TASK OBJECTIVE: For this exercise, repeat the whole listing below exactly. Leave the pictures out.

DATA BLOCK:

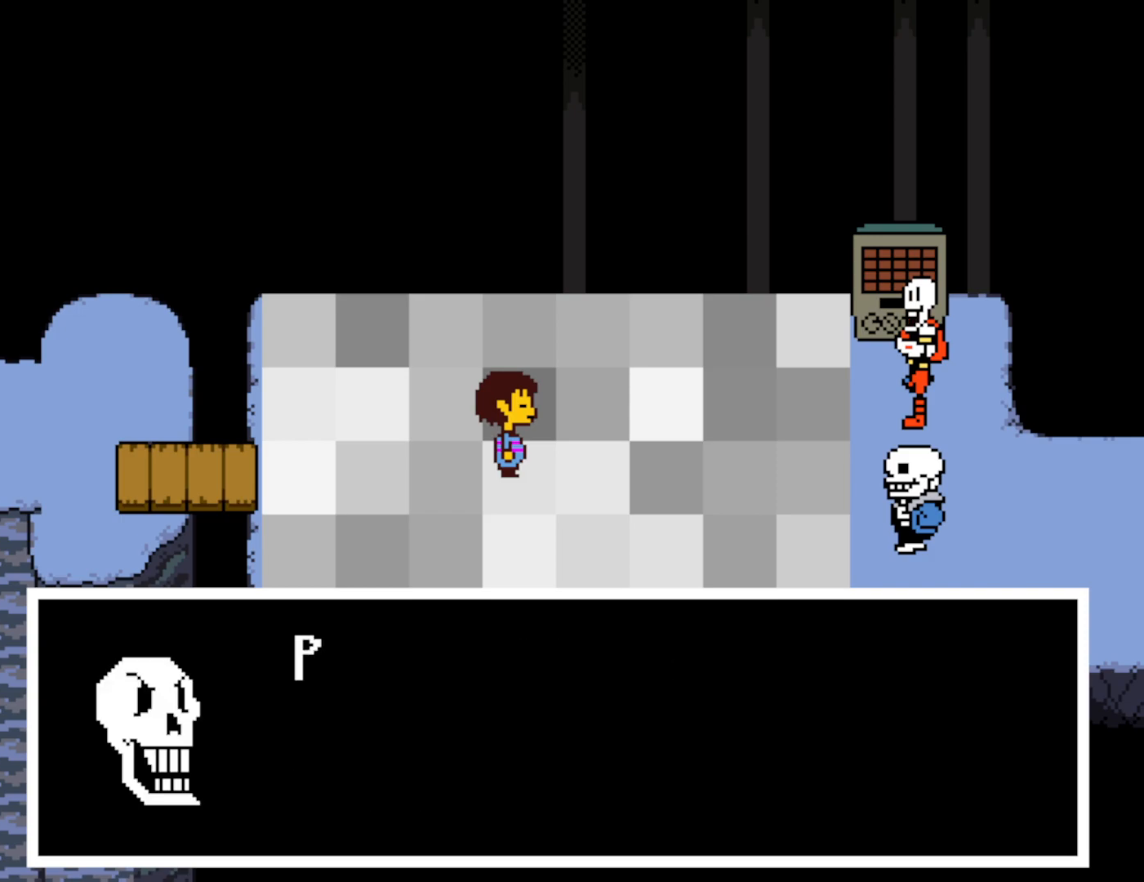
{"keys": ["x", "z"], "events": [[17, "x", "up"], [50, "shift", "down"], [50, "z", "up"], [67, "x", "down"], [100, "shift", "up"], [133, "x", "up"], [133, "z", "down"], [167, "return", "down"], [167, "shift", "down"], [183, "shift", "up"], [200, "x", "down"], [200, "z", "up"], [233, "return", "up"], [267, "shift", "down"], [267, "x", "up"], [267, "z", "down"], [300, "return", "down"], [300, "shift", "up"], [300, "z", "up"], [350, "x", "down"], [367, "return", "up"], [383, "shift", "down"], [400, "x", "up"], [450, "return", "down"], [450, "shift", "up"], [483, "z", "down"], [500, "return", "up"], [500, "x", "down"]]}
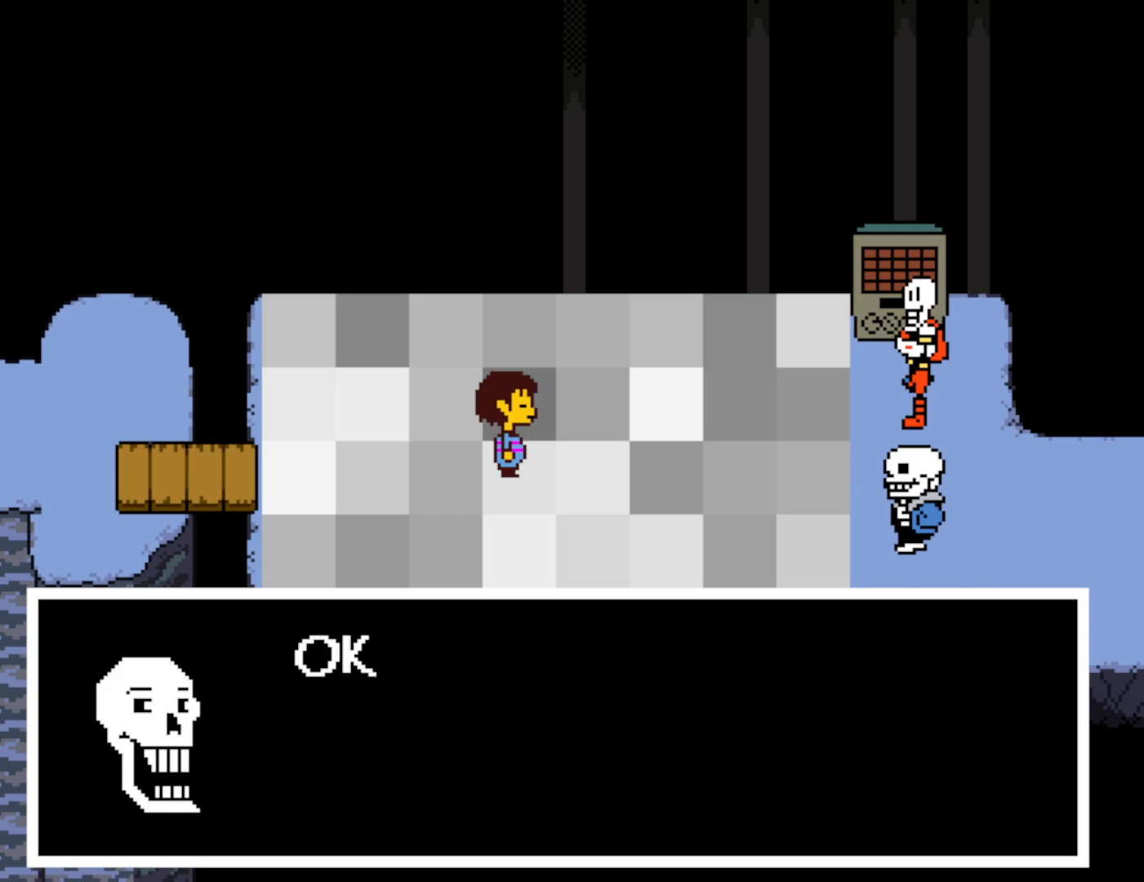
{"keys": ["return", "x"], "events": [[17, "x", "up"], [33, "shift", "down"], [50, "z", "up"], [67, "return", "down"], [83, "shift", "up"], [83, "x", "down"], [117, "x", "up"], [133, "return", "up"], [133, "z", "down"], [167, "shift", "down"], [167, "z", "up"], [200, "shift", "up"], [200, "x", "down"], [217, "return", "down"], [250, "return", "up"], [267, "x", "up"], [267, "z", "down"], [300, "shift", "down"], [333, "return", "down"], [333, "shift", "up"], [333, "z", "up"], [350, "x", "down"], [383, "return", "up"], [400, "x", "up"], [400, "z", "down"], [433, "shift", "down"], [433, "z", "up"], [467, "return", "down"], [483, "shift", "up"], [483, "x", "down"]]}
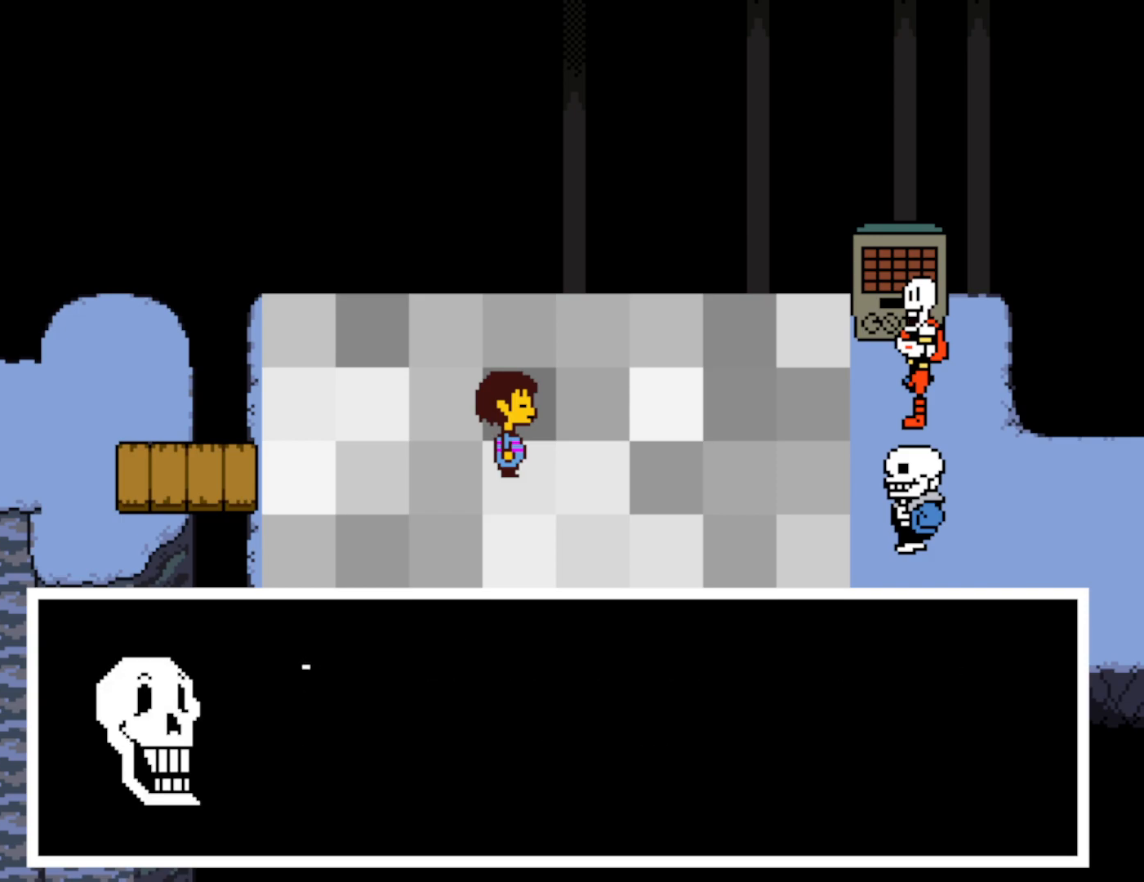
{"keys": ["return", "x"], "events": [[17, "return", "up"], [33, "z", "down"], [50, "z", "up"], [67, "shift", "down"], [83, "x", "up"], [100, "return", "down"], [100, "shift", "up"], [117, "z", "down"], [133, "return", "up"], [183, "shift", "down"], [183, "x", "down"], [183, "z", "up"], [233, "return", "down"], [233, "shift", "up"], [267, "return", "up"], [267, "x", "up"], [267, "z", "down"], [333, "shift", "down"], [333, "z", "up"], [350, "x", "down"], [367, "shift", "up"], [417, "x", "up"], [417, "z", "down"], [450, "shift", "down"], [450, "z", "up"], [483, "return", "down"], [483, "shift", "up"], [483, "x", "down"]]}
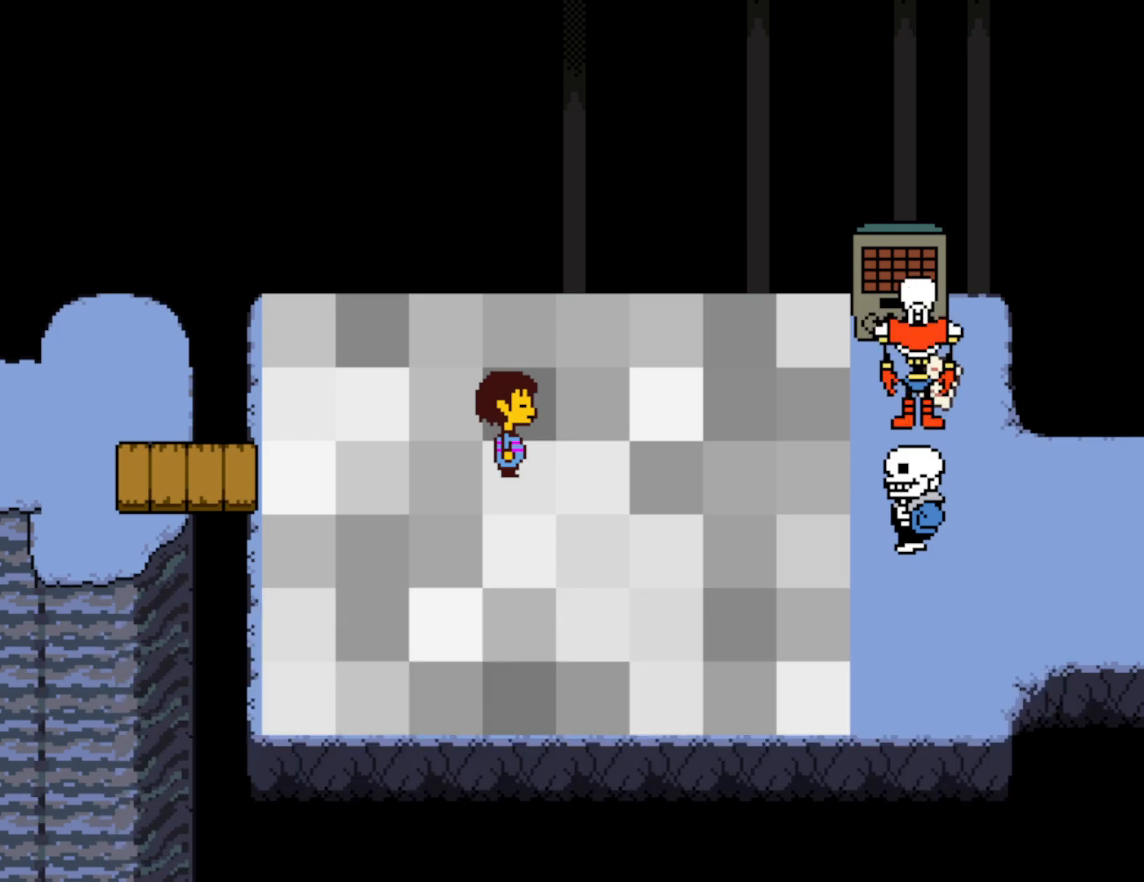
{"keys": ["right"], "events": [[17, "return", "up"], [50, "x", "up"], [67, "shift", "down"], [100, "shift", "up"], [117, "return", "down"], [133, "x", "down"], [133, "z", "down"], [150, "return", "up"], [167, "x", "up"], [200, "shift", "down"], [200, "z", "up"], [267, "shift", "up"], [300, "right", "down"]]}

RESPONSE AREA:
{"keys": ["x", "z"], "events": [[17, "x", "up"], [50, "shift", "down"], [50, "z", "up"], [67, "x", "down"], [100, "shift", "up"], [133, "x", "up"], [133, "z", "down"], [167, "return", "down"], [167, "shift", "down"], [183, "shift", "up"], [200, "x", "down"], [200, "z", "up"], [233, "return", "up"], [267, "shift", "down"], [267, "x", "up"], [267, "z", "down"], [300, "return", "down"], [300, "shift", "up"], [300, "z", "up"], [350, "x", "down"], [367, "return", "up"], [383, "shift", "down"], [400, "x", "up"], [450, "return", "down"], [450, "shift", "up"], [483, "z", "down"], [500, "return", "up"], [500, "x", "down"]]}
{"keys": ["return", "x"], "events": [[17, "x", "up"], [33, "shift", "down"], [50, "z", "up"], [67, "return", "down"], [83, "shift", "up"], [83, "x", "down"], [117, "x", "up"], [133, "return", "up"], [133, "z", "down"], [167, "shift", "down"], [167, "z", "up"], [200, "shift", "up"], [200, "x", "down"], [217, "return", "down"], [250, "return", "up"], [267, "x", "up"], [267, "z", "down"], [300, "shift", "down"], [333, "return", "down"], [333, "shift", "up"], [333, "z", "up"], [350, "x", "down"], [383, "return", "up"], [400, "x", "up"], [400, "z", "down"], [433, "shift", "down"], [433, "z", "up"], [467, "return", "down"], [483, "shift", "up"], [483, "x", "down"]]}
{"keys": ["return", "x"], "events": [[17, "return", "up"], [33, "z", "down"], [50, "z", "up"], [67, "shift", "down"], [83, "x", "up"], [100, "return", "down"], [100, "shift", "up"], [117, "z", "down"], [133, "return", "up"], [183, "shift", "down"], [183, "x", "down"], [183, "z", "up"], [233, "return", "down"], [233, "shift", "up"], [267, "return", "up"], [267, "x", "up"], [267, "z", "down"], [333, "shift", "down"], [333, "z", "up"], [350, "x", "down"], [367, "shift", "up"], [417, "x", "up"], [417, "z", "down"], [450, "shift", "down"], [450, "z", "up"], [483, "return", "down"], [483, "shift", "up"], [483, "x", "down"]]}
{"keys": ["right"], "events": [[17, "return", "up"], [50, "x", "up"], [67, "shift", "down"], [100, "shift", "up"], [117, "return", "down"], [133, "x", "down"], [133, "z", "down"], [150, "return", "up"], [167, "x", "up"], [200, "shift", "down"], [200, "z", "up"], [267, "shift", "up"], [300, "right", "down"]]}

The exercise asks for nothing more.